Auf einmal hörten die beiden ein lautes Dröhnen und das schwarze Tor öffnete sich langsam. Cloud und Aeris verfolgten den Vorgang und sahen dann eine rote Kutsche, die von einem Chocobo, einem vogelähnlichen Wesen mit gelben Federn, gezogen worde, heraus fahren. Cloud konnte einen kurzen Blick durch das Fenster der Kutsche werfen und sah dort drinnen Tifa sitzen, aber sie trug nicht das, was sie gewöhnlich trug, sondern ein sehr freizügiges aufreizendes blaues Kleid, was sehr ungewöhnlich für sie war. Hätte Cloud sie nicht gekannt, hätte er sie auf der Stelle für die Mitarbeiterin in einem Bordell gehalten, aber diese Annahme kam für ihn gar nicht in Frage.
"Was macht Tifa denn da drin?!", brach es aus Cloud heraus. Die Kutsche wendete und fuhr nach links auf einen Weg zwischen mehreren Trümmerbergen. Cloud hatte das Gefühl, dass auch Tifa ihn gesehen hatte.

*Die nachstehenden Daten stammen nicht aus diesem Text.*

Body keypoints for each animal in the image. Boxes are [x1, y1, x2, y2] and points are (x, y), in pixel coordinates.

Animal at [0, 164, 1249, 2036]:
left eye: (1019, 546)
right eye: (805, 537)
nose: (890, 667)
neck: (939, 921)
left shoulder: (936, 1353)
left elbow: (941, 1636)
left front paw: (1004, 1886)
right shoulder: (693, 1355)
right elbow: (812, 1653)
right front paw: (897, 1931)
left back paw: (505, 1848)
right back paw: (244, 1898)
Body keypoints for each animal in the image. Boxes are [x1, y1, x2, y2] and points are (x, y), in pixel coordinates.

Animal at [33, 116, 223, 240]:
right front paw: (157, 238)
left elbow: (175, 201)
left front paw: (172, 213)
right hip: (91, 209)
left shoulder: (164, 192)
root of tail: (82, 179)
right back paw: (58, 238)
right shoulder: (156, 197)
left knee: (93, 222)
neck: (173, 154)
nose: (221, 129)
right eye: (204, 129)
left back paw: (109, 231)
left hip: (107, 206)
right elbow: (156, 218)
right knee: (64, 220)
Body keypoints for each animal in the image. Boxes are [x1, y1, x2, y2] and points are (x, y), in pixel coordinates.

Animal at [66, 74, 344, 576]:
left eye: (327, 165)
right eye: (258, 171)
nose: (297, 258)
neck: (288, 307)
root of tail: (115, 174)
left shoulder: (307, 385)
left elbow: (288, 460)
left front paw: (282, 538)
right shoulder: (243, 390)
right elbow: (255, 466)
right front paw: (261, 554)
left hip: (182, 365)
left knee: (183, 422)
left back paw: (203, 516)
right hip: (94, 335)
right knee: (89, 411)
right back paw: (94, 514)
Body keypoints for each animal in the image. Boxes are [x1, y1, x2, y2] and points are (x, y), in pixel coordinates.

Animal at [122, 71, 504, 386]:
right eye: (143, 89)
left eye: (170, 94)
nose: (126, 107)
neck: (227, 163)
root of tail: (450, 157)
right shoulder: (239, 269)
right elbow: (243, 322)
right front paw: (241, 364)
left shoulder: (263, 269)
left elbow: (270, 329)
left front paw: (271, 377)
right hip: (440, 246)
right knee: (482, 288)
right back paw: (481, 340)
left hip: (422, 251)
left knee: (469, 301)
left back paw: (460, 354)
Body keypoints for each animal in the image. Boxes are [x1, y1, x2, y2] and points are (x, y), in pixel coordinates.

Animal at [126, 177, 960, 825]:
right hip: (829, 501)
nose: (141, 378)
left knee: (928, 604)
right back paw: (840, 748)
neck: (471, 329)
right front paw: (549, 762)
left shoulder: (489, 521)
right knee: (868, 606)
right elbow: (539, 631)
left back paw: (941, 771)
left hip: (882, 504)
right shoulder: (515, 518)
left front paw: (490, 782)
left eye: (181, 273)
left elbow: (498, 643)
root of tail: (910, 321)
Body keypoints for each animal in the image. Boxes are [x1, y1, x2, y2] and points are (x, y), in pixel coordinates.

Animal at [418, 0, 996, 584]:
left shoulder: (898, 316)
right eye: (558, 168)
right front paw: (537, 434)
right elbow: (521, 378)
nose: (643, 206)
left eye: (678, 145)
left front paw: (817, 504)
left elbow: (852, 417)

"Das war Tifa?", fragte Aeris erstaunt, "sie war aber sehr..ähm, du weißt schon wie angezogen."
"Das habe ich gemerkt, aber das passt gar nicht zu ihr. Da muss irgend etwas los sein, ich muss das rauskriegen!" Cloud machte einen großen Sprung von dem runden weißen Ding herunter. Aeris tat es ihm gleich.
"Ich komme mit dir.", sagte sie fest.
Cloud hatte gemerkt, dass es völlig sinnlos war, ihr zu widersprechen und versuchte nicht, sie von ihrem Vorhaben abzubringen. Gemeinsam rannten sie auf den Weg, den die Kutsche genommen hatte.